About me
Lydia Stamato is a PhD candidate in the Human-Centered Computing program at the University of Maryland, Baltimore County and a graduate research assistant in the Designing pARticipatory futurEs (DARE) lab advised by Dr. Foad Hamidi.
I am on the job market for a postdoc research opportunity and/or a position with an NGO/nonprofit in the socio-technical sphere.
My work seeks to understand how people imagine emerging technology in anticipation of more just and equitable futures for people and planet. I use ethnographic methods in a community biology laboratory in Baltimore, Maryland to articulate the foundations of how community-led art and science produce knowledge and practice at the intersection with environmental justice. Outcomes of my research focus on implications and strategies for democratic engagement and community-led design action. My peer reviewed research has impacted audiences in human-computer interaction, sustainable computing, learning science, and public health.

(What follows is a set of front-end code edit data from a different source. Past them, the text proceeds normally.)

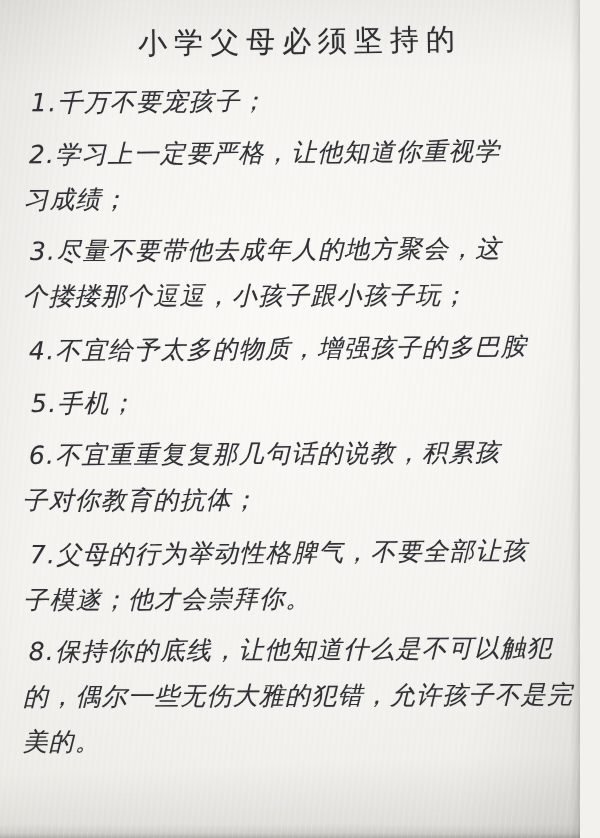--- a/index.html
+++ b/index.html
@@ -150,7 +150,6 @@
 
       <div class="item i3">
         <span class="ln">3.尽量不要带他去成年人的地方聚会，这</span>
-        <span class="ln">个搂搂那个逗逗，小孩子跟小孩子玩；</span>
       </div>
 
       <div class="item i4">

Previously, I was an English teacher at a post-secondary vocational school for people with disabilities in Guangzhou, China, after which I studied Child and Adolescent Health and Development at the Johns Hopkins Bloomberg School of Public Health. I have an amateur interest in web development and design, enlivened by three years as the wiki subteam mentor for the East Coast BioCrew high school iGEM team based at the Baltimore Underground Science Space.